Adolf Theer (2 May 1811, Johannesberg – 23 April 1868, Vienna) was an Austrian portrait painter and lithographer.

==Life and work==
He was born to Thekla Theer (née Junker), an embroidery designer, and Joseph Theer, a gemcutter. Both of his brothers, Albert and Robert, also became painters. In 1820, his family moved from Silesia to Vienna.

From 1827 to 1830, he studied engraving at the Academy of Fine Arts, Vienna. For a year, he studied history painting. After graduating, from 1832 to 1848, his works were among those most frequently seen at the Academy's exhibitions. In January of 1852, he had a major showing with the Österreichischer Kunstverein. Most of his clientele came from the upper middle-class.

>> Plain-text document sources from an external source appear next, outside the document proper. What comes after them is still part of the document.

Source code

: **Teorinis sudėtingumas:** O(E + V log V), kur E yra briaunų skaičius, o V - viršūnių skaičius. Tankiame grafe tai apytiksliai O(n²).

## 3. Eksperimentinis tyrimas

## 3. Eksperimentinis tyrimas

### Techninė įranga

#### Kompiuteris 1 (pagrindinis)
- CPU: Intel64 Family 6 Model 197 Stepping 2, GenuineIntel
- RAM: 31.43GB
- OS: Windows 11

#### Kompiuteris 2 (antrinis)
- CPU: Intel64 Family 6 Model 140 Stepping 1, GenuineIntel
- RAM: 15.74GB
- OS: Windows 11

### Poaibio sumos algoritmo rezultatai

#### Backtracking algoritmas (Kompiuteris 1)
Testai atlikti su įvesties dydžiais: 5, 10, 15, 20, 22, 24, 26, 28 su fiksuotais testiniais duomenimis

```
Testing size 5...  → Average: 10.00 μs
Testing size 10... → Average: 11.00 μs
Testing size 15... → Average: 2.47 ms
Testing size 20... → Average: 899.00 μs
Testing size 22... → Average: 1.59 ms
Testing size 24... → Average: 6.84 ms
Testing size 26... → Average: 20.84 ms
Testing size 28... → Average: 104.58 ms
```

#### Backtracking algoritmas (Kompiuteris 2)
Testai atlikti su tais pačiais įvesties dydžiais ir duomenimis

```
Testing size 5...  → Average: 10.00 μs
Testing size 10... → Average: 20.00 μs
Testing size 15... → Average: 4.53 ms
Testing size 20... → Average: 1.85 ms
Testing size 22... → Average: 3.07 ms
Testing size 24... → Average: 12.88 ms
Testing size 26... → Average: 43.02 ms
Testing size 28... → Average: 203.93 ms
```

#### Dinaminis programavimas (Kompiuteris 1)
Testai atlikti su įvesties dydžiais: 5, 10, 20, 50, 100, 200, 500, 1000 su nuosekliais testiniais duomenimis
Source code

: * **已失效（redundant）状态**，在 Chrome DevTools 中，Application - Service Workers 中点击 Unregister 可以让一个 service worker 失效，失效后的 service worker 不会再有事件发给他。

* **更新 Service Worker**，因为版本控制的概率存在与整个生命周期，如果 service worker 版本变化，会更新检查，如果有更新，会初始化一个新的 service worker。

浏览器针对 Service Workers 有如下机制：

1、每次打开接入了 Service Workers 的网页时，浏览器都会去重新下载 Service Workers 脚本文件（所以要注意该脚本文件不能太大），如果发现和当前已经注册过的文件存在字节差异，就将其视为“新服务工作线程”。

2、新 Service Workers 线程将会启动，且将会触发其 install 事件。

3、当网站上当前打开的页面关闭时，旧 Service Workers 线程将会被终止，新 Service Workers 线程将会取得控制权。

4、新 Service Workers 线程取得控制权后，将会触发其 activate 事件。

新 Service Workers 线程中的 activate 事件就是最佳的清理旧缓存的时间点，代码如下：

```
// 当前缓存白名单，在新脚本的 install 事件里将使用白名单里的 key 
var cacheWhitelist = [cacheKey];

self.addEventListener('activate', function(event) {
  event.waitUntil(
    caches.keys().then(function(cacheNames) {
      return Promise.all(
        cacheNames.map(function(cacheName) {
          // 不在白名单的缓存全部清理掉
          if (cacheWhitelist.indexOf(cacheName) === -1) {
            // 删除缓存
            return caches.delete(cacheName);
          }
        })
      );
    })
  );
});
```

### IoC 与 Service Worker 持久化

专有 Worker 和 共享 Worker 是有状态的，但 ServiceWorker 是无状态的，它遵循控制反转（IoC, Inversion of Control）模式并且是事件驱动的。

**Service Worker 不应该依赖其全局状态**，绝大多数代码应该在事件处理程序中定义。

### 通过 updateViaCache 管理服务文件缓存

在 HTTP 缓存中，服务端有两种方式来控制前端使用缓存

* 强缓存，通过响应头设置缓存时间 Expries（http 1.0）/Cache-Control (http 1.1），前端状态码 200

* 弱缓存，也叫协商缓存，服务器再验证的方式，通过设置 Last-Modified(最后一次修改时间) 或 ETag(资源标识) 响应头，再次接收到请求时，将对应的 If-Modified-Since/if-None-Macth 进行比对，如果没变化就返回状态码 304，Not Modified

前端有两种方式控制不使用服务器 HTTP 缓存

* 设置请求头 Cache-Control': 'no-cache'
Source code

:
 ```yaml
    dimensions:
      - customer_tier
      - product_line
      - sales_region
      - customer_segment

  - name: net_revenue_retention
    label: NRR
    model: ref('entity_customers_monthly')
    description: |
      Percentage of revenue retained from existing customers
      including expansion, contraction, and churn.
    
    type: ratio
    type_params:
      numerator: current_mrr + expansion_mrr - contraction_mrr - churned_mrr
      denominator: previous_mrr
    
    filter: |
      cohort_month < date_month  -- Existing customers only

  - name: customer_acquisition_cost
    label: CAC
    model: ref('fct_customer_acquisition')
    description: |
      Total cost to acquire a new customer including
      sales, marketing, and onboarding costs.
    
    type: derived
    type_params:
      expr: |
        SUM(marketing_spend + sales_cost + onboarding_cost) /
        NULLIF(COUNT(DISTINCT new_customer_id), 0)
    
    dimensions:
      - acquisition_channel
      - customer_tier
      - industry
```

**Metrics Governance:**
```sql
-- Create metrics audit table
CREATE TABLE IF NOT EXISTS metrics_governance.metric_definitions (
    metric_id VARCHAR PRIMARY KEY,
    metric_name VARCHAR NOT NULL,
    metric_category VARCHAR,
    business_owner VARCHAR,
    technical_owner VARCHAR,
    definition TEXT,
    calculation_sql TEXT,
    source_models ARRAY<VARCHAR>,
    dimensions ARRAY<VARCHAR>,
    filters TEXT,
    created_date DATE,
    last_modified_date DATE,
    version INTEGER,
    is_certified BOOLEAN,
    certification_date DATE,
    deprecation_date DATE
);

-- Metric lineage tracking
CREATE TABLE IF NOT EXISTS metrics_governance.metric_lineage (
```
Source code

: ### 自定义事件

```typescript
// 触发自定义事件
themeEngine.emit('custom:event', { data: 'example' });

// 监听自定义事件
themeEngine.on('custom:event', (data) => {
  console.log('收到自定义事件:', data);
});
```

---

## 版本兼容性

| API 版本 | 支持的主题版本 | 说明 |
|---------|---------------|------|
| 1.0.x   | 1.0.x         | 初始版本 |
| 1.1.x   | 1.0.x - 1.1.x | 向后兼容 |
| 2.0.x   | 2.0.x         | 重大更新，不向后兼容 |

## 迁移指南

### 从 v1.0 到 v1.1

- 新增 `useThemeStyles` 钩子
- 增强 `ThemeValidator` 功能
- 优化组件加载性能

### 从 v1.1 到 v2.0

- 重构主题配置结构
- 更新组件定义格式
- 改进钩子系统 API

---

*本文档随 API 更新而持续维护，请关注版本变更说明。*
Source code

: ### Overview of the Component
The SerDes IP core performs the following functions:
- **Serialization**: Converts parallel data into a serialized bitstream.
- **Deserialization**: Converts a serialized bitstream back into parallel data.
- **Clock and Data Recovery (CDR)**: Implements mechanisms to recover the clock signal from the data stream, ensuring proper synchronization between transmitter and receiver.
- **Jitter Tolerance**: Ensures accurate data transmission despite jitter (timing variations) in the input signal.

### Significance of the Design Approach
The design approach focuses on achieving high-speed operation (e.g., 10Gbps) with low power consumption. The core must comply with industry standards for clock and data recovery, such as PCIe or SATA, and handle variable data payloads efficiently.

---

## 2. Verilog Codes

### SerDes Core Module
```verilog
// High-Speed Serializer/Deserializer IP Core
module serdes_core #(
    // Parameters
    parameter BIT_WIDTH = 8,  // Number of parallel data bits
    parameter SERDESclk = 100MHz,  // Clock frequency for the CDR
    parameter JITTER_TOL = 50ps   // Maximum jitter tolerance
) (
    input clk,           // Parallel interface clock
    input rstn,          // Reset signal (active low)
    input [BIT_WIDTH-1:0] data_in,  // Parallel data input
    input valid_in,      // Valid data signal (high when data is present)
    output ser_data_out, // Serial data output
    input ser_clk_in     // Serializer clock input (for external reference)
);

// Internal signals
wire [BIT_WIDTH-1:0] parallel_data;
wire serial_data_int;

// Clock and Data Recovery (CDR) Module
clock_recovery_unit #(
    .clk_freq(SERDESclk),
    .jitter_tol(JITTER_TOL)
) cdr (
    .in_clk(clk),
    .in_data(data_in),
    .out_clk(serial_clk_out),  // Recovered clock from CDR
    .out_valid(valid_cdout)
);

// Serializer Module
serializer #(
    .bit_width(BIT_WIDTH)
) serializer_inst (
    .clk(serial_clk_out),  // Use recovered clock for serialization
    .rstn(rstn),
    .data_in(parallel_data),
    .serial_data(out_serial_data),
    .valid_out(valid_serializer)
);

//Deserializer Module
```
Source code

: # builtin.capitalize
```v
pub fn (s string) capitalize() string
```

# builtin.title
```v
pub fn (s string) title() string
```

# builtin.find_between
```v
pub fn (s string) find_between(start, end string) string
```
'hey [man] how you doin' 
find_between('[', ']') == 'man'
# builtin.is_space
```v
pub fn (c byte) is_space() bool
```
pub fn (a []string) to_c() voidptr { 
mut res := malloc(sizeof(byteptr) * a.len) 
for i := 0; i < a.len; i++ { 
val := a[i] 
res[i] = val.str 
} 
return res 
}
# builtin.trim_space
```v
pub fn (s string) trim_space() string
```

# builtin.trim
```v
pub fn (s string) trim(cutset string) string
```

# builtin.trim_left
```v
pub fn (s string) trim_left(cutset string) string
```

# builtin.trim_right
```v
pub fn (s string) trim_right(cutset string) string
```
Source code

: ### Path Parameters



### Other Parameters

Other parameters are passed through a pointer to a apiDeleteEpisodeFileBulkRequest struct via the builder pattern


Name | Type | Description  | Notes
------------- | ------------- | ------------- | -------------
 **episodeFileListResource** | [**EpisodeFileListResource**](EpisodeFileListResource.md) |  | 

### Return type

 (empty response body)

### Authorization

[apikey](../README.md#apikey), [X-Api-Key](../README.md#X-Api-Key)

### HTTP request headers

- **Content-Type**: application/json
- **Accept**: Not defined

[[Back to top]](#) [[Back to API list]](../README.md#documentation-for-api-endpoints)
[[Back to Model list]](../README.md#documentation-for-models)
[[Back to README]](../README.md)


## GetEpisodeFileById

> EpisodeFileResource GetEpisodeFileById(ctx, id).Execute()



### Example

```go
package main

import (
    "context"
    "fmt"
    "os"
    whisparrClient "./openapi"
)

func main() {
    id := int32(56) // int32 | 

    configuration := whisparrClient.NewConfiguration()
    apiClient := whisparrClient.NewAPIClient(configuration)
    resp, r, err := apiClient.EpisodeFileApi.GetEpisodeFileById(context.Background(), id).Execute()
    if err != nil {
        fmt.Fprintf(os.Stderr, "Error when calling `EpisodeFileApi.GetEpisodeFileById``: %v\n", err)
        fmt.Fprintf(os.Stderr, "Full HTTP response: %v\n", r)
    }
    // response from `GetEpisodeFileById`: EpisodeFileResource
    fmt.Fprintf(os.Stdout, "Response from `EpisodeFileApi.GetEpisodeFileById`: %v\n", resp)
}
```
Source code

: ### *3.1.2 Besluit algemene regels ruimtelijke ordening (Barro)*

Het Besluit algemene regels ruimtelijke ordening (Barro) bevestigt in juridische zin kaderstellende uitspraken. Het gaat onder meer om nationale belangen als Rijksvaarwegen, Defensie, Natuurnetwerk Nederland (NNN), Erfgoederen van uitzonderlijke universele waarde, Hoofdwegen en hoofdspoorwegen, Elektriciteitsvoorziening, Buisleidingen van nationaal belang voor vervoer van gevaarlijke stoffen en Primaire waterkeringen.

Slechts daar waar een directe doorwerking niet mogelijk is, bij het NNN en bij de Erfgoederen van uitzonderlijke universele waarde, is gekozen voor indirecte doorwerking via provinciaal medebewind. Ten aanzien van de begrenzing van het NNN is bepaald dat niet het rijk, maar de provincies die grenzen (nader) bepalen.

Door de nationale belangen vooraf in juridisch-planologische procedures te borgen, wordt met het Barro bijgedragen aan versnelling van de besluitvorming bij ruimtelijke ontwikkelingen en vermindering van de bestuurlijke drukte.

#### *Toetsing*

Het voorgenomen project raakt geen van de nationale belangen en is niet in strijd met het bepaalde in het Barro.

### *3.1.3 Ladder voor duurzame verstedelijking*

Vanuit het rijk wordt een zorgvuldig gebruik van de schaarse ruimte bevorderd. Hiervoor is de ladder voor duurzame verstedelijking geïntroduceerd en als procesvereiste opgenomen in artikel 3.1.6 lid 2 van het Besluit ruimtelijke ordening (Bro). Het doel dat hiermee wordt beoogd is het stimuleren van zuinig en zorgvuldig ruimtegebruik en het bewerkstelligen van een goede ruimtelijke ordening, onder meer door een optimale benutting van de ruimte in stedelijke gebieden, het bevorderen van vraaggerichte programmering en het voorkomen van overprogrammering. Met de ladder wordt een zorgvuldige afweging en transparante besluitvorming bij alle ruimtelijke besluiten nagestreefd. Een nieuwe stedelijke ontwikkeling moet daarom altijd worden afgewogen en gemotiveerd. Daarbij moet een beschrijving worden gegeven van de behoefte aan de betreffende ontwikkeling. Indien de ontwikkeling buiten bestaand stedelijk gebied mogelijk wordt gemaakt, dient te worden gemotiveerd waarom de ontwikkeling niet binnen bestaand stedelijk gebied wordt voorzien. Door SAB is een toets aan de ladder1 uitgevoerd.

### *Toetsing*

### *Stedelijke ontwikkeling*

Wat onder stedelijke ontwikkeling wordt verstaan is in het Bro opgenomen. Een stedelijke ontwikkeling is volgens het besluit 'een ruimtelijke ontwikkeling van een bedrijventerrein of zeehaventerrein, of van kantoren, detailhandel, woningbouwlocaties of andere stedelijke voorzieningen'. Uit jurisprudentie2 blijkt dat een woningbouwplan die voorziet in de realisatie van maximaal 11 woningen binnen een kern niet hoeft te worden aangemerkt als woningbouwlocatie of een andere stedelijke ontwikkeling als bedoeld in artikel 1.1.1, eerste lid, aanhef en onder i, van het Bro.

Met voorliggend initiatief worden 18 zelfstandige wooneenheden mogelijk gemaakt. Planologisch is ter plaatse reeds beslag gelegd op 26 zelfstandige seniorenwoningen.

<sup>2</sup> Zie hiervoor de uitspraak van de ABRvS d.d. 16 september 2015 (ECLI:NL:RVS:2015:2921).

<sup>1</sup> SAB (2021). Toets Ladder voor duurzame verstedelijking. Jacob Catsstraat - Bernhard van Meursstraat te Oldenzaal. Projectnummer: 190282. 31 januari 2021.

He died from gout at the age of fifty-six.

Watercolors were his primary medium, and he specialized in miniature portraits for most of his career. He also worked as a copyist, recreating works by Caravaggio, Domenichino, Thomas Lawrence, Murillo, Raphael and Philip van Dijk. As a lithographer, he produced portraits of notable people such as the actress Luise Neumann, and Napoleon Franz Bonaparte, as a child.

In addition to his artworks, he created illustrations for popular almanacs and paperbacks, including Aurora and Gedenke mein (My Memories), by Johann Gabriel Seidl, and Huldigung der Frauen (Homage to Women) by Ignaz Franz Castelli, although his depictions of women were generally considered to be mechanical and expressionless.